It is clear that one way or another Oxford is going to have a review of its Green Belt and the suitability of parts of it to accommodate more housing.

It is tempting to believe, judging from our page one report, that we have already had such a review.

For Oxford City Council’s Investigation into the Potential to Accommodate Urban Extension in Oxford Green Belt certainly provides a detailed examination of the Green Belt, the parts worth keeping and the sections that might be concreted over with the minimum pain.

The Town Hall will tell you that it is an informal document, intended to be the basis of further work.

It certainly reads like a well-researched document and its appearance just before the public examination of the Cherwell Local Plan was indeed timely, given that the planning inspector was much preoccupied with the size of Oxfordshire’s housing need.

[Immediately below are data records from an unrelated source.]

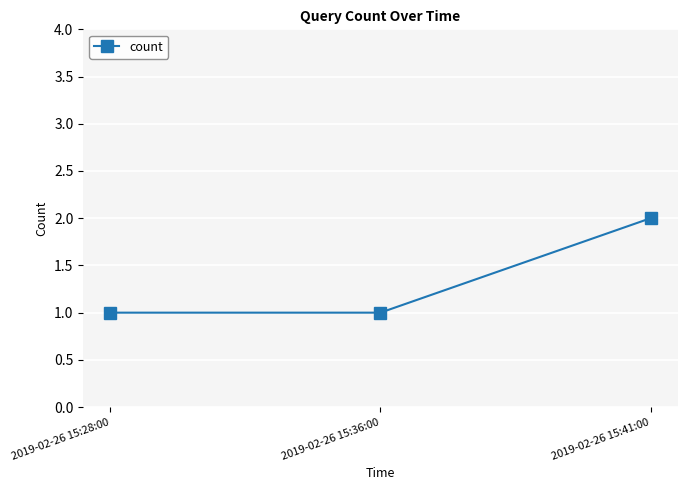

What is the change in value from 2019-02-26 15:28:00 to 2019-02-26 15:41:00?

+1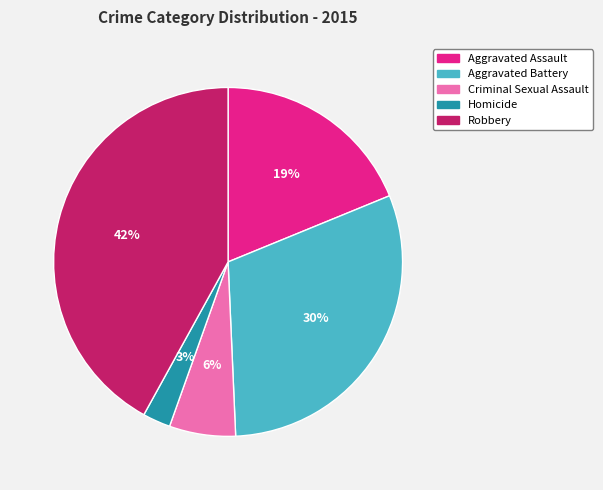

How many segments does this pie chart have?

5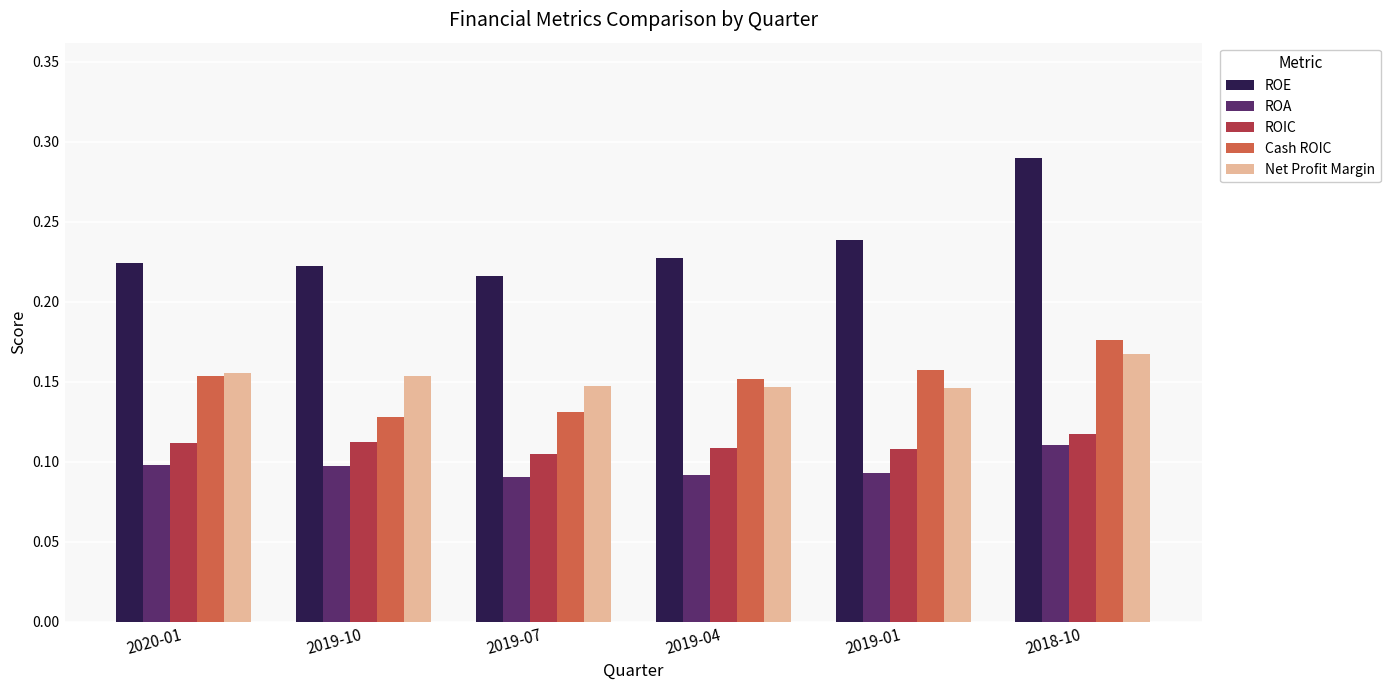

What is the label of the 1st bar from the right?

2018-10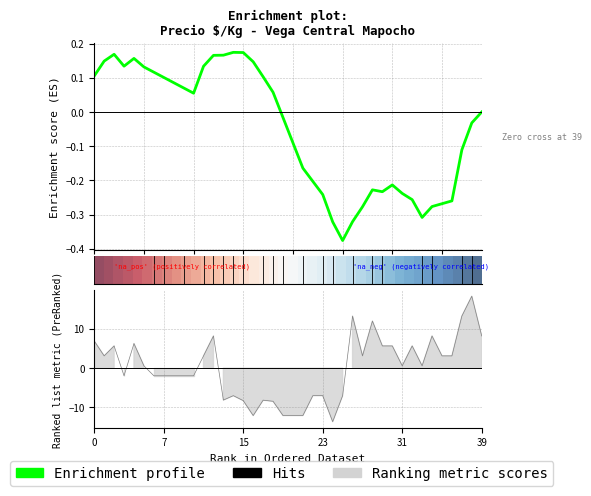

At how many categories does at least one series exceed -9?

40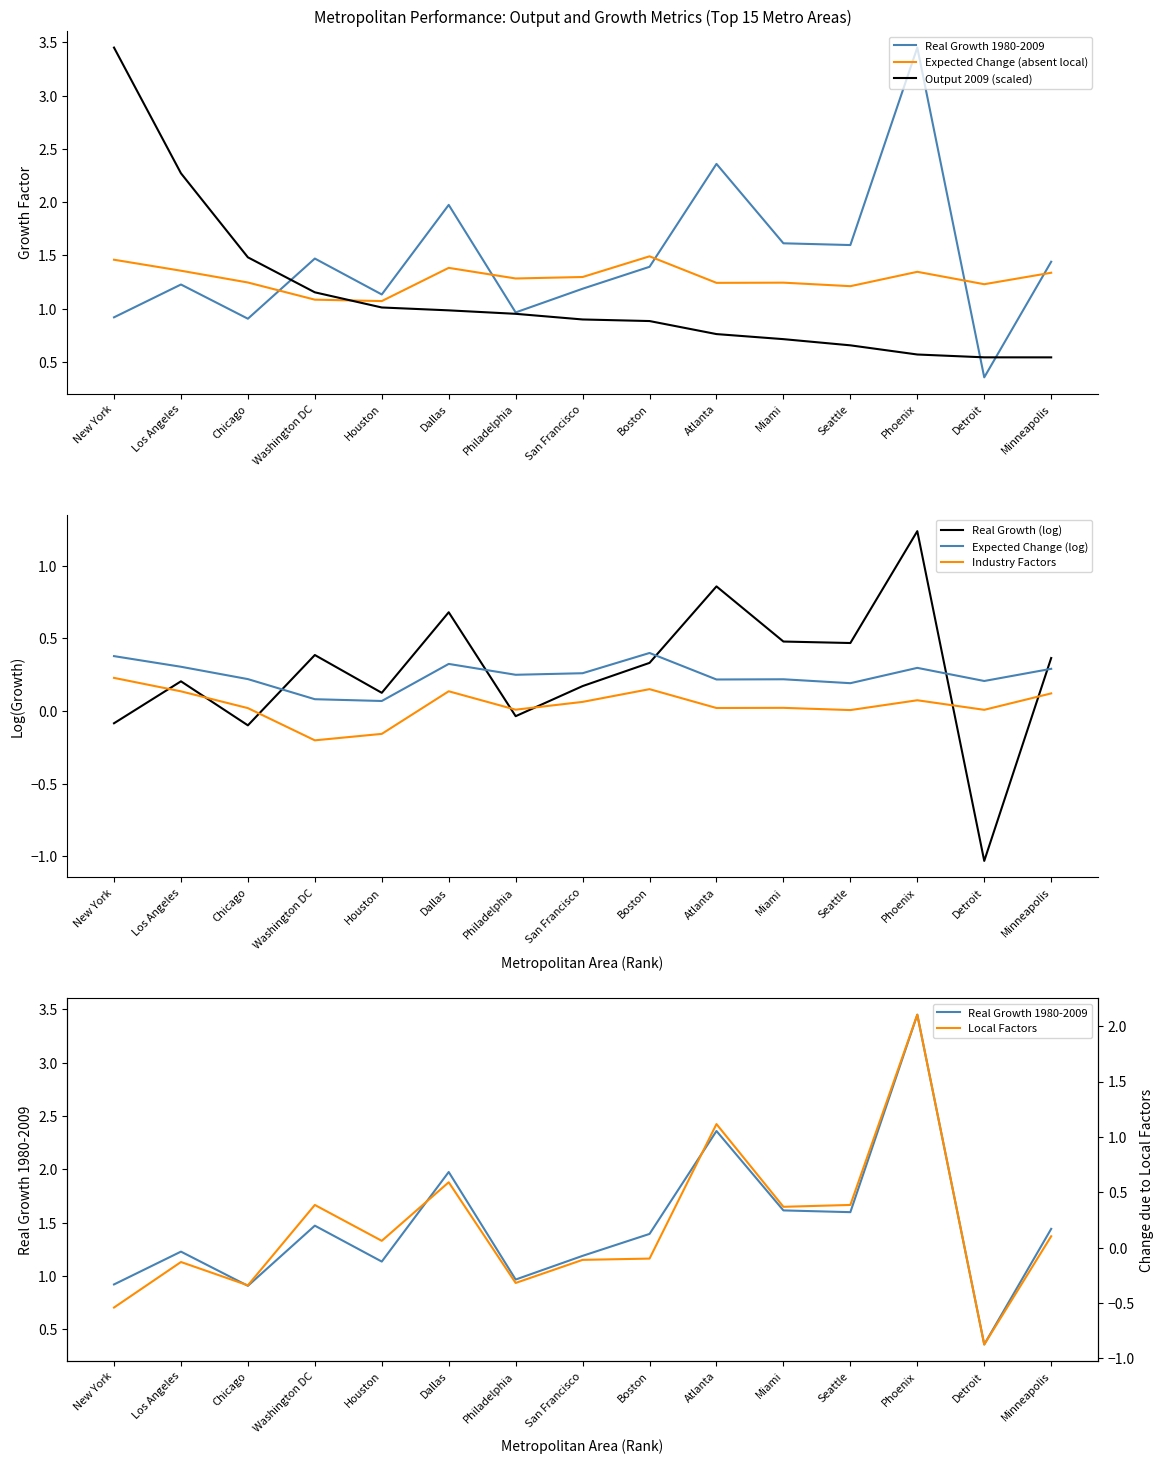

What is the smallest value displayed?

-0.9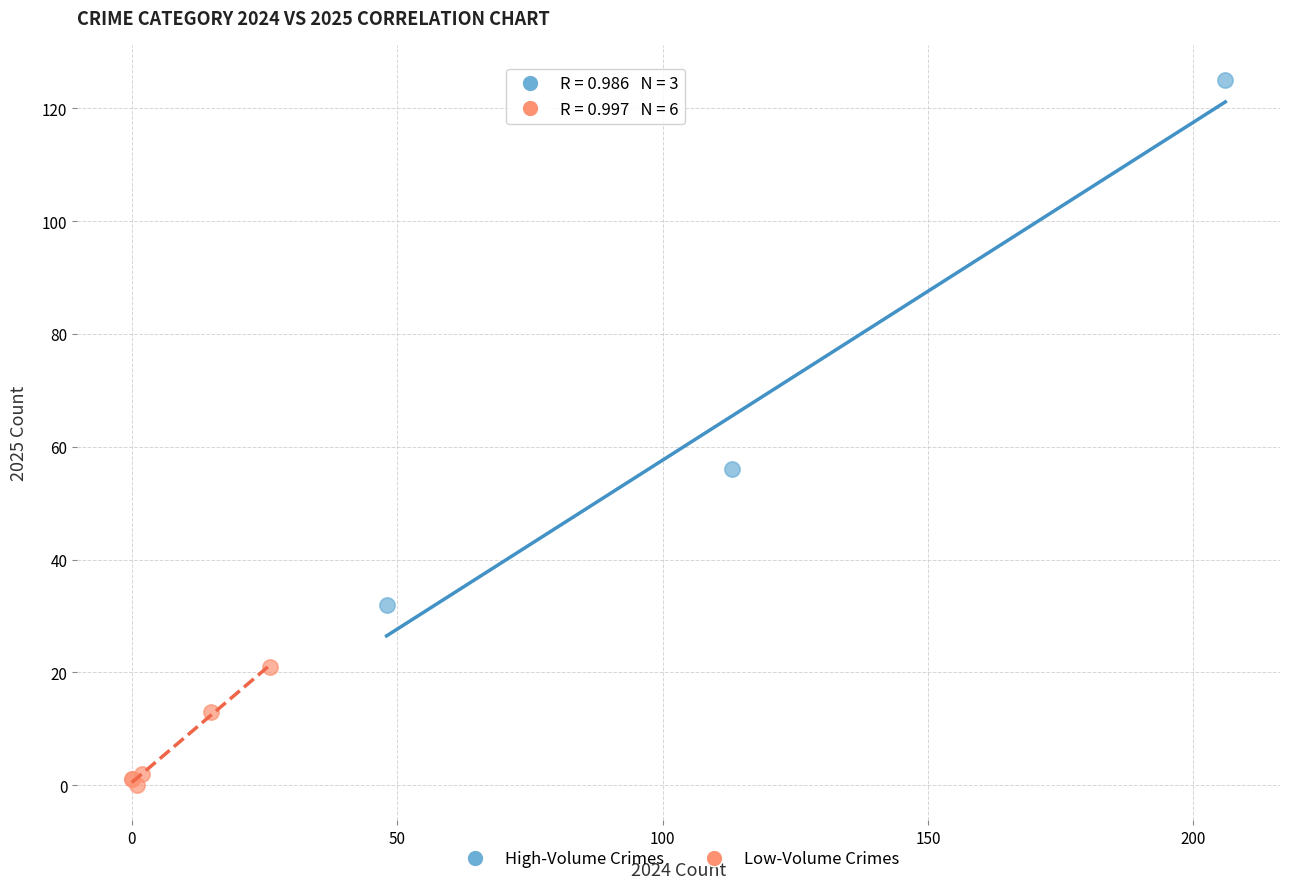

What are all the series names shown in the legend?

High-Volume Crimes, Low-Volume Crimes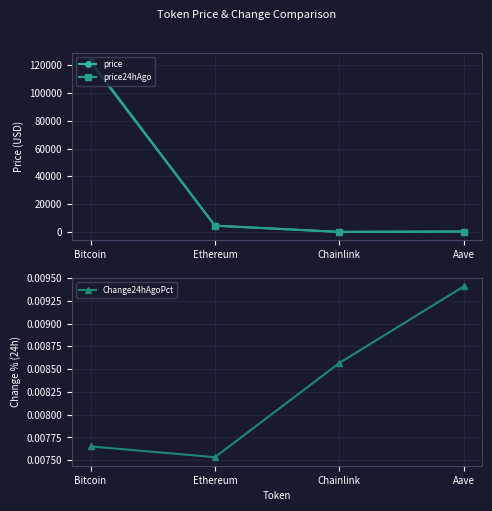

True or false: price24hAgo and price cross at least once.

False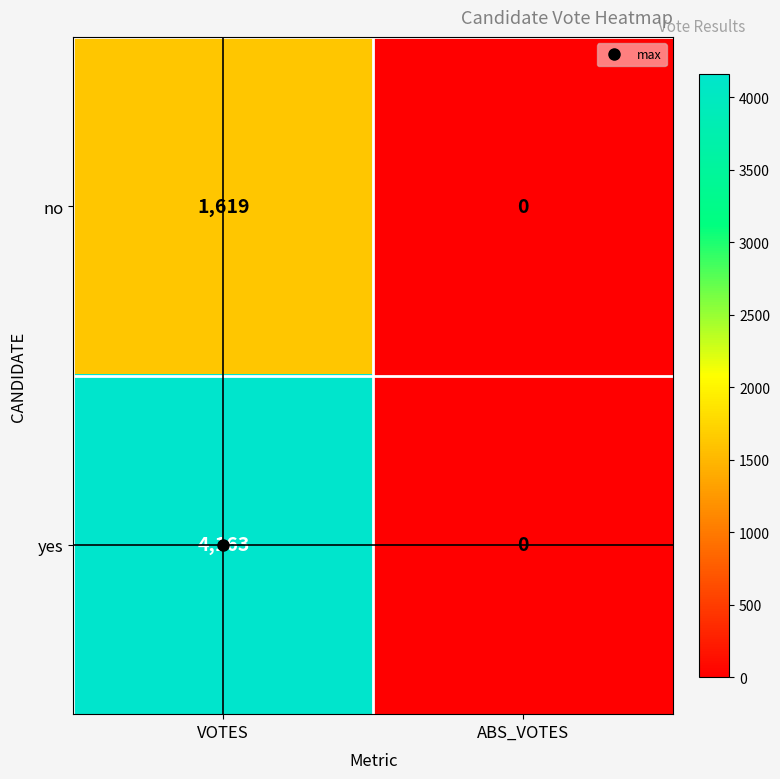

Read the yes value at VOTES.

4163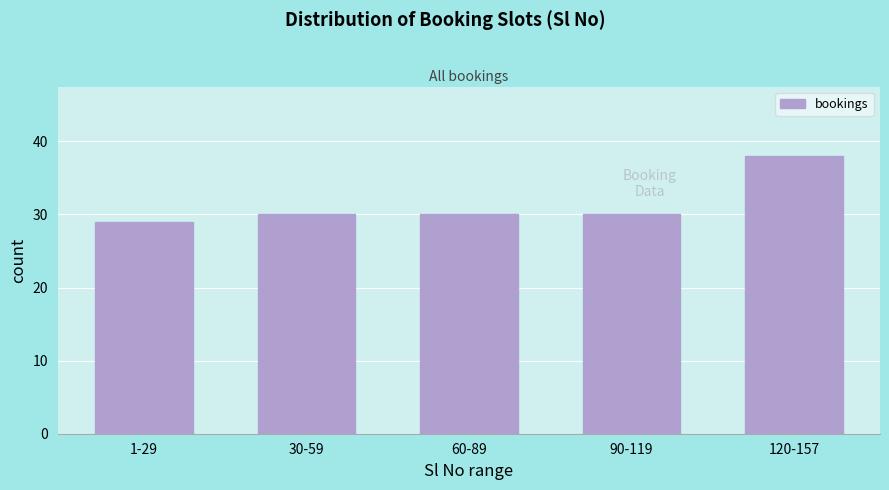

Reading left to right, what are all the values shown in this chart?

29	30	30	30	38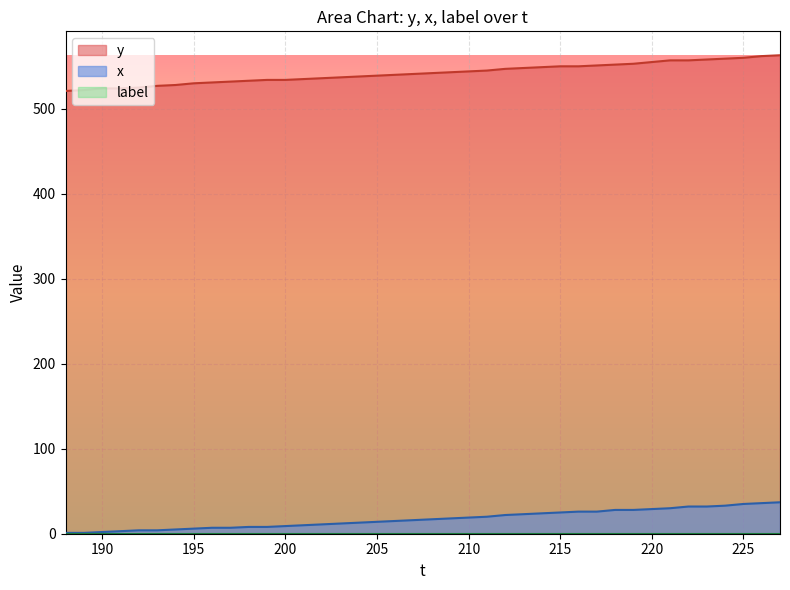

Which series has the largest total across all categories?

y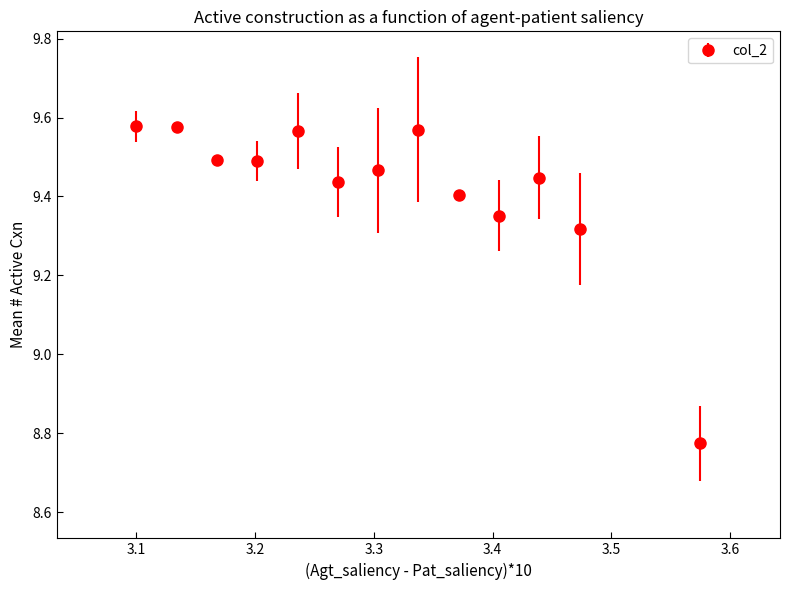

What is the difference between the maximum and second lowest values?

0.3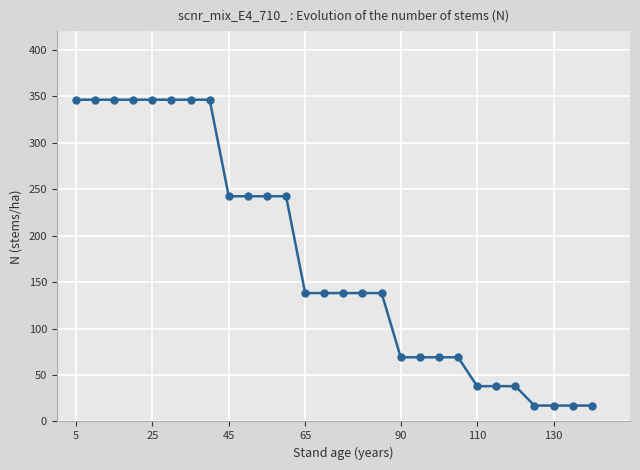

What is the difference between the second highest and second lowest values?

329.1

It is a good bet that other inspectors looking into Local Plans shall also have the benefit of the city council’s informal assessment, helpfully setting out the best site options, with details of ownership and so on. Many of the sites identified will be familiar to regular readers, with Grenoble Road and the Kidlington-Yarnton gap (these sites being usefully in college/university hands) all there.

Others like the sites around Abingdon are suddenly now in the reckoning, getting to the very heart of the Green Belt’s reason for existence, to provide green space between settlements.

Green Belt campaigners are accusing the city council of producing its report in near secrecy, with no one aware of the report and no one consulted. Given the pace of events since the appearance of the Strategic Housing Market Assessment, with Cherwell’s Local Plan hardly detaining the inspector until lunch time, this unease is understandable.

The inspector almost immediately sent Cherwell District Council back to the drawing board with instructions to come back with plan containing thousands more homes.

With something like a 37 per cent increase in Oxfordshire’s housing in less than 20 years proposed by the SHMA, it is worth noting that even a large housing estate south of Grenoble Road would not come even close to meeting this kind of demand. In a way, a proper Green Belt review, involving all local councils, may be the best option for some calm and considered assessment. At the moment people fear if they blink they could miss it.